STMA: A Spatio-Temporal Memory Agent for Long-Horizon Embodied Task Planning
Mingcong Lei, Yiming Zhao, Ge Wang, Zhixin Mai, Shuguang Cui, Yatong Han, Jinke Ren
TL;DR
The paper addresses long-horizon embodied task planning in dynamic environments by introducing STMA, a framework that integrates a spatio-temporal memory module with a dynamic knowledge graph and a planner-critic loop. The temporal memory compresses histories into a temporal belief while the spatial memory constructs a dynamic KG to support spatial reasoning, and the planner-critic module performs multi-step planning with real-time validation to reduce hallucinations. Empirical evaluation in TextWorld cooking tasks shows that STMA outperforms state-of-the-art baselines across difficulty levels and open-source models can achieve competitive performance, highlighting the power of memory-grounded planning. The work demonstrates the importance of explicit spatio-temporal memory for robust long-horizon decision-making in partially observable environments and points to future enhancements in memory adaptability and scalability.
Abstract
A key objective of embodied intelligence is enabling agents to perform long-horizon tasks in dynamic environments while maintaining robust decision-making and adaptability.
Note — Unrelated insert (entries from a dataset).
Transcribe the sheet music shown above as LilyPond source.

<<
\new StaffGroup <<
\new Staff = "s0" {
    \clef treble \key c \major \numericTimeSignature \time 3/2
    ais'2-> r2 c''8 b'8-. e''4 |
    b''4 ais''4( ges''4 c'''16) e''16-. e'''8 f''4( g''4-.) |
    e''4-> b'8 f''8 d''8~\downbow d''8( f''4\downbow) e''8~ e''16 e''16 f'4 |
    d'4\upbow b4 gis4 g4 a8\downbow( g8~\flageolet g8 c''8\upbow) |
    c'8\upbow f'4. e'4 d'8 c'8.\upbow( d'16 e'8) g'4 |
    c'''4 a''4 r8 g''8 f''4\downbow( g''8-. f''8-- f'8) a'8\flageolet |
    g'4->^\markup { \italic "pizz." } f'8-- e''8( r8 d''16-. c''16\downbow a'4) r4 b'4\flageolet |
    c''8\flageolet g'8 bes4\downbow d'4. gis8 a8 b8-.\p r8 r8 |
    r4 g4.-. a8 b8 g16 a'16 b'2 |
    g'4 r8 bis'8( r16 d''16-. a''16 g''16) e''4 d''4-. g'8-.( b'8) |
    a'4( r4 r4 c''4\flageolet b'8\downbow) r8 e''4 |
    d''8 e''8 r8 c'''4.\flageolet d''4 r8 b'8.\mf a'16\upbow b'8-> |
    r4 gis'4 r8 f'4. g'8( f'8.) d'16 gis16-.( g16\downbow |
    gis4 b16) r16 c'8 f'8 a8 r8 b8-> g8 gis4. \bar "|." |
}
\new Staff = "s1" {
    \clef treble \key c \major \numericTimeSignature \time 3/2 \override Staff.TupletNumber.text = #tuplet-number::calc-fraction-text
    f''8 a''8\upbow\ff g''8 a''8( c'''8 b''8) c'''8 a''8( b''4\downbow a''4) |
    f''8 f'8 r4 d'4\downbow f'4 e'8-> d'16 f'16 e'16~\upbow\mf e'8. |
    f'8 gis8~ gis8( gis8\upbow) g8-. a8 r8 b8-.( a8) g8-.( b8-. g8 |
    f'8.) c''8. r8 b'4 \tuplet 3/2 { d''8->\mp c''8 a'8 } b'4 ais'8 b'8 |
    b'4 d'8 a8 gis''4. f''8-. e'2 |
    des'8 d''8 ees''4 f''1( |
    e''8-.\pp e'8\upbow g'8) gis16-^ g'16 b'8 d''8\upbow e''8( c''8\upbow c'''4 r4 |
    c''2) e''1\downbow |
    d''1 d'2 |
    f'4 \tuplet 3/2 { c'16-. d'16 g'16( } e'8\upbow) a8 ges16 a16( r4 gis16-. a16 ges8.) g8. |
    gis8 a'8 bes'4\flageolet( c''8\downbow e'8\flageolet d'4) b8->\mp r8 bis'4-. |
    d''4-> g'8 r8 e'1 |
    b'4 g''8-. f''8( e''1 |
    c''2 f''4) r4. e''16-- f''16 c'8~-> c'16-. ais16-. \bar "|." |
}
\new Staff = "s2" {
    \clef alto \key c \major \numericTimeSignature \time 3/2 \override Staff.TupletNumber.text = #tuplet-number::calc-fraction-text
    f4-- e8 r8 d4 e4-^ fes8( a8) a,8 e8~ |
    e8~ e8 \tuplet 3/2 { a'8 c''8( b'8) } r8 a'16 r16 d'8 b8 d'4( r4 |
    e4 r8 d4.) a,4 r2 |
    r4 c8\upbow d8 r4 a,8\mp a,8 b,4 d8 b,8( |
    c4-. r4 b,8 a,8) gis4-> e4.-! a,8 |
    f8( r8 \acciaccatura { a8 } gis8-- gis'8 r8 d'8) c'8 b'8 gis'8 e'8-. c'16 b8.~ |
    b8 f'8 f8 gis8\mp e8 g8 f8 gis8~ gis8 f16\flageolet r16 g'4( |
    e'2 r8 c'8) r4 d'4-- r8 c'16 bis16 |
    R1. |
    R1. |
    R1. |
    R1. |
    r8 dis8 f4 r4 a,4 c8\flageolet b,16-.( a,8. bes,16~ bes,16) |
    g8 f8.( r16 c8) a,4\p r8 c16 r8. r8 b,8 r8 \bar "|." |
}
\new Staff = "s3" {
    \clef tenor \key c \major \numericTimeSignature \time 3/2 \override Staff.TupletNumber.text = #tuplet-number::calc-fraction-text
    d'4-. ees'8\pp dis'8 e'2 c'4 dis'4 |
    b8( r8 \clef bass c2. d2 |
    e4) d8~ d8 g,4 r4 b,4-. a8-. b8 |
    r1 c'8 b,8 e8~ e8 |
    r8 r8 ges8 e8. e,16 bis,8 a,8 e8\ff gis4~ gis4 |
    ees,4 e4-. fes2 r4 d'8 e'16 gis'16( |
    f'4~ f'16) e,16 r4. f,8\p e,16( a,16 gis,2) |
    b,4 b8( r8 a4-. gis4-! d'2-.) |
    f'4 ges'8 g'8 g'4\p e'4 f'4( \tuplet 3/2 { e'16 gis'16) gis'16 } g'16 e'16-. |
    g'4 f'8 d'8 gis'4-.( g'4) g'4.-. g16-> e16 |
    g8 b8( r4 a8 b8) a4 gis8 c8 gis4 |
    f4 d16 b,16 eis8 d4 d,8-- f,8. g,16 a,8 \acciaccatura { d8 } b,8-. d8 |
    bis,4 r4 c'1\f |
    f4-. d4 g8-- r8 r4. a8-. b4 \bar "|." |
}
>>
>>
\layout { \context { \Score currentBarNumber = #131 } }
To achieve this goal, we propose the Spatio-Temporal Memory Agent (STMA), a novel framework designed to enhance task planning and execution by integrating spatio-temporal memory. STMA is built upon three critical components: (1) a spatio-temporal memory module that captures historical and environmental changes in real time, (2) a dynamic knowledge graph that facilitates adaptive spatial reasoning, and (3) a planner-critic mechanism that iteratively refines task strategies. We evaluate STMA in the TextWorld environment on 32 tasks, involving multi-step planning and exploration under varying levels of complexity. Experimental results demonstrate that STMA achieves a 31.25% improvement in success rate and a 24.7% increase in average score compared to the state-of-the-art model. The results highlight the effectiveness of spatio-temporal memory in advancing the memory capabilities of embodied agents.